何にそこまで不満をためているかは推し量れないし、それを適当な誰かにぶつけるその精神性は良しとは出来ないが、まぁ、ぶつけたくなるような何かを日々貯めたのだろう。


「少なからず、憐憫の情は湧きますね。どうしたところで、結論は傭兵に何故教えを請わないのか、そこに尽きますが。」

「そうですね。手合わせにしても、格上相手の方が、色々と経験も詰めるでしょうに。」


そうトモエとオユキ二人で首をかしげると、アイリスから補足が入る。


「手加減が苦手なのが多いからかしら。それに打ち込まれたところで、気づかないこともあるし。」

「私がお会いした方は、皆さん上手く加減されていましたが。」

「あなた達が、そう思っただけじゃないかしら。私は何度か相手したけれど、直ぐに武器を落としてしまったもの。」

「それなりに活動されているのですから、加護もある程度は。」

「どうなのかしら。狩猟者の新人が魔物を狩るペースなんて、私もよく知らないもの。」


言われて、オユキはそういえばと思い返す。

確か、新人であれば一日にどうにか丸兎を狩れる程度と聞いたなと。

領都では最も弱いものが、南なら灰兎、西なら歩きキノコだろうか。

その程度の魔物を、さて、一日にどれだけ狩るのか分からないが、鹿ほどの加護を得られるものではないだろう。

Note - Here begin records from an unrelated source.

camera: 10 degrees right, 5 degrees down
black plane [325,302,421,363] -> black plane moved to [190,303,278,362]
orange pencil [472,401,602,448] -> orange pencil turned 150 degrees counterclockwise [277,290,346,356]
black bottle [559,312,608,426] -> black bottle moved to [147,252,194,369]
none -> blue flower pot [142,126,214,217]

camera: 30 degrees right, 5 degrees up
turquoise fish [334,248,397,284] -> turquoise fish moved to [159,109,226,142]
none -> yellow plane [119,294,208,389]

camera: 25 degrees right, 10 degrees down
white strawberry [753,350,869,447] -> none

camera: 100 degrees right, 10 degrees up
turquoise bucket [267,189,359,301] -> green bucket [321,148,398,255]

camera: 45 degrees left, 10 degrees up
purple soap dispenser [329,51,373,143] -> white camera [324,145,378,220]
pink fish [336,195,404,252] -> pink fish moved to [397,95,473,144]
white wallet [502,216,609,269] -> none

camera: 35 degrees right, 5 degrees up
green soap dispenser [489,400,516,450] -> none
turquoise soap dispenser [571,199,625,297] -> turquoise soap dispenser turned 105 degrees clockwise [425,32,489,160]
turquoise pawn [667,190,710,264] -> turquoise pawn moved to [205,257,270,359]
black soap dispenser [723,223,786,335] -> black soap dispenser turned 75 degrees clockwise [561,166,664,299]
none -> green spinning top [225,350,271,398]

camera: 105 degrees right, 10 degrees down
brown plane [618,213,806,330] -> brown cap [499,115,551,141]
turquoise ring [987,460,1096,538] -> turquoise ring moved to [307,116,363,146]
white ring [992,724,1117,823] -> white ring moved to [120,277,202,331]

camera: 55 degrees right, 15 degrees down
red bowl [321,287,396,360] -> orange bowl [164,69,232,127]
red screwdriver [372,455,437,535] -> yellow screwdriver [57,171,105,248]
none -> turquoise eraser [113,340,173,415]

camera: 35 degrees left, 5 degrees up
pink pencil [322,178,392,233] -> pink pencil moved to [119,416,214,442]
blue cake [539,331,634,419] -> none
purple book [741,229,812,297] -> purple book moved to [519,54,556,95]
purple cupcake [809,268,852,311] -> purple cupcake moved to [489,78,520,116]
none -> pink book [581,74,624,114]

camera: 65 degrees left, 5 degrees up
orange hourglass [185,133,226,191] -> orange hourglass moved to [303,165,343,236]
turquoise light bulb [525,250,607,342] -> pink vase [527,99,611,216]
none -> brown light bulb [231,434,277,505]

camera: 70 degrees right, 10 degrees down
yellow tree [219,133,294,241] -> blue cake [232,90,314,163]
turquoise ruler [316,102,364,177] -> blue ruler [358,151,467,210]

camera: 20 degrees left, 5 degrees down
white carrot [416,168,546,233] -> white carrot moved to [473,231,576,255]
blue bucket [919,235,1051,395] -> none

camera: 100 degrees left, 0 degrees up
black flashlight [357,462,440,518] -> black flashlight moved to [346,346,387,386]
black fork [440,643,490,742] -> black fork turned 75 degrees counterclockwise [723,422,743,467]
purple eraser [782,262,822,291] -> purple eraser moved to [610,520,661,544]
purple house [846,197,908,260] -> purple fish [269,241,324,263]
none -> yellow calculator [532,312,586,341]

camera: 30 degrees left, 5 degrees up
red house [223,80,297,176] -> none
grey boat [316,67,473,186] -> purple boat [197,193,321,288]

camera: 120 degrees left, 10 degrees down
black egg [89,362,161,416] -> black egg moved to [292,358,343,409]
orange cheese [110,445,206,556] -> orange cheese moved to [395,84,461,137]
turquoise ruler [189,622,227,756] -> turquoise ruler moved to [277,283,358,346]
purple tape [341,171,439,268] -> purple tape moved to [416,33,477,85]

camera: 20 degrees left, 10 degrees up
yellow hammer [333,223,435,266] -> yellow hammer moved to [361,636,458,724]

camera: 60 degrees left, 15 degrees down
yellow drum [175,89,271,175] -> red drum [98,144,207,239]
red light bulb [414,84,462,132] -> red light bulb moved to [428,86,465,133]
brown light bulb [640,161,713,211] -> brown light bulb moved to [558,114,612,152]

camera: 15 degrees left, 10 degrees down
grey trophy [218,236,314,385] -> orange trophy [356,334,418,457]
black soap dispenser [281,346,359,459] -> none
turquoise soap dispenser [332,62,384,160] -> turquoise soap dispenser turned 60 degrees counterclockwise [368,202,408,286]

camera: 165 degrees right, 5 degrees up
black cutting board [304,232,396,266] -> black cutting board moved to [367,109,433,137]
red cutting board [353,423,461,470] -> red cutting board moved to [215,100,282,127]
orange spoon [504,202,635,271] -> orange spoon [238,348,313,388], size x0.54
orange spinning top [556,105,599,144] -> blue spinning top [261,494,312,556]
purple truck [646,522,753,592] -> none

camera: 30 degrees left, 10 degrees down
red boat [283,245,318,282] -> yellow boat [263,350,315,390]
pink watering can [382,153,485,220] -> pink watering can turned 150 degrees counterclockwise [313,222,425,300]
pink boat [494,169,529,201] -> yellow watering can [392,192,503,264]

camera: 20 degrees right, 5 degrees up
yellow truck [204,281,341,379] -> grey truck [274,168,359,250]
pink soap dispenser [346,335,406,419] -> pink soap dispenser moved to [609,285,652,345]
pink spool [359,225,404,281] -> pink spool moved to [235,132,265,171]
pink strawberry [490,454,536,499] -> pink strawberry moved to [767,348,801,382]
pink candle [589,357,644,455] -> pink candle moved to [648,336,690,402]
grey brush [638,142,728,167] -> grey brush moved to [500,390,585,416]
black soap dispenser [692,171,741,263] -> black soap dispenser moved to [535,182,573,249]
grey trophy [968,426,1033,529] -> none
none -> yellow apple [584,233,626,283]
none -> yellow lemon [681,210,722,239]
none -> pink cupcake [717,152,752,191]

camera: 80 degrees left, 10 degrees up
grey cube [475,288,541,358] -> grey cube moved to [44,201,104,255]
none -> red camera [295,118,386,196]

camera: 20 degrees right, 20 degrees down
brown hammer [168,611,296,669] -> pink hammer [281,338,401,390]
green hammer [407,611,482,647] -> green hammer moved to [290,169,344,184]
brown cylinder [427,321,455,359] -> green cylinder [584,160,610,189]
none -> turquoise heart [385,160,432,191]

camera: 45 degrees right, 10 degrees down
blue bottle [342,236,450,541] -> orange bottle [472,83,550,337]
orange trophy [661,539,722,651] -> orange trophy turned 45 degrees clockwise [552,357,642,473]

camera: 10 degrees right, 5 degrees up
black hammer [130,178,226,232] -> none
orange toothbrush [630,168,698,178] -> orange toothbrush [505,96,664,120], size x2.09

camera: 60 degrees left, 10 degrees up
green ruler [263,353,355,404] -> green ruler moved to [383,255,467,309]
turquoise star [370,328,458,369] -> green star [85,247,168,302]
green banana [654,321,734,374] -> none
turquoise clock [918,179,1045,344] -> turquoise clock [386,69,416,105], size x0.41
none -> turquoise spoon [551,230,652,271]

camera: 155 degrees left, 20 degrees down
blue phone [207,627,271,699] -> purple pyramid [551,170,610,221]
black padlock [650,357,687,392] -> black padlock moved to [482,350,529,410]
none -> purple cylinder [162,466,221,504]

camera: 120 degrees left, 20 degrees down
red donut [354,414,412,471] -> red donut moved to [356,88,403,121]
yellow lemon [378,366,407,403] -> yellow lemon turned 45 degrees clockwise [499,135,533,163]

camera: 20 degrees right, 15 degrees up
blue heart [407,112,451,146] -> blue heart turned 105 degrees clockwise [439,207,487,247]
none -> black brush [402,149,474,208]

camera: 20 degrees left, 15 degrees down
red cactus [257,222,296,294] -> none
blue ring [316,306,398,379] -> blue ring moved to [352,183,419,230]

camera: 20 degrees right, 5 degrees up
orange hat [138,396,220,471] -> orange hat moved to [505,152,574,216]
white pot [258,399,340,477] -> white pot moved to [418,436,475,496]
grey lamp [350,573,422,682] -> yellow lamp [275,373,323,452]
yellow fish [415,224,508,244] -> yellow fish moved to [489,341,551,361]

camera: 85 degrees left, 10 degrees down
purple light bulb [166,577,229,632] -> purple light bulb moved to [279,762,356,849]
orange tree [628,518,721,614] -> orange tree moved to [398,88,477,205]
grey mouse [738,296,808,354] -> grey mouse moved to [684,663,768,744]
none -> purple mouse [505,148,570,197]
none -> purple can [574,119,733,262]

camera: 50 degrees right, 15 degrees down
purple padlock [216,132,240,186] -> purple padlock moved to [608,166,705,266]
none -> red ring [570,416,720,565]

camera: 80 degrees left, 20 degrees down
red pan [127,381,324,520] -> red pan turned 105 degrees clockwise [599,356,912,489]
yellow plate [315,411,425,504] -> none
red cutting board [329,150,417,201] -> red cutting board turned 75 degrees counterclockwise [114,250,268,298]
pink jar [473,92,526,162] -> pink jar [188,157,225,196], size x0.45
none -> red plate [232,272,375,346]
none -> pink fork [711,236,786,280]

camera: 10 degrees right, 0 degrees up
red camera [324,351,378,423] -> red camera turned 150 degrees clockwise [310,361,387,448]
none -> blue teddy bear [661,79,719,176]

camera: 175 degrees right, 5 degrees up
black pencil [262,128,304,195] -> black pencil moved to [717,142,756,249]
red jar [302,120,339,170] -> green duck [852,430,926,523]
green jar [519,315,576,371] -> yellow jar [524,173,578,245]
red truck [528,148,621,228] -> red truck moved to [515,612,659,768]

「学校で教育があると聞いていますが、そちらにも少々興味が出てきましたね。」

「騎士にもなれず、傭兵にもなれず。そうであるなら格が落ちるのは仕方ないとはいえ、まともに数年訓練を施した結果がこれでは、確かに何を教えているのか、そう思うところはありますね。」


そうして、二人で最近少しづつ狩猟者の出入りが増えている訓練所を見回す。

傭兵達はともかく、狩猟者と一目でわかる相手は、互いに向き合って適当に武器を振り回しているだけ、それ以上の事はしていないのだから。

訓練の仕方も習っていない、そうとしか見えない有様だ。


「きちんと学院に通ったようなのは、此処にはいないわよ。」

「そうなのですか。」

「ええ、今いるのは学院でついていけずに辞めたか、家業を継ぐのを嫌がったか、そのどちらかよ。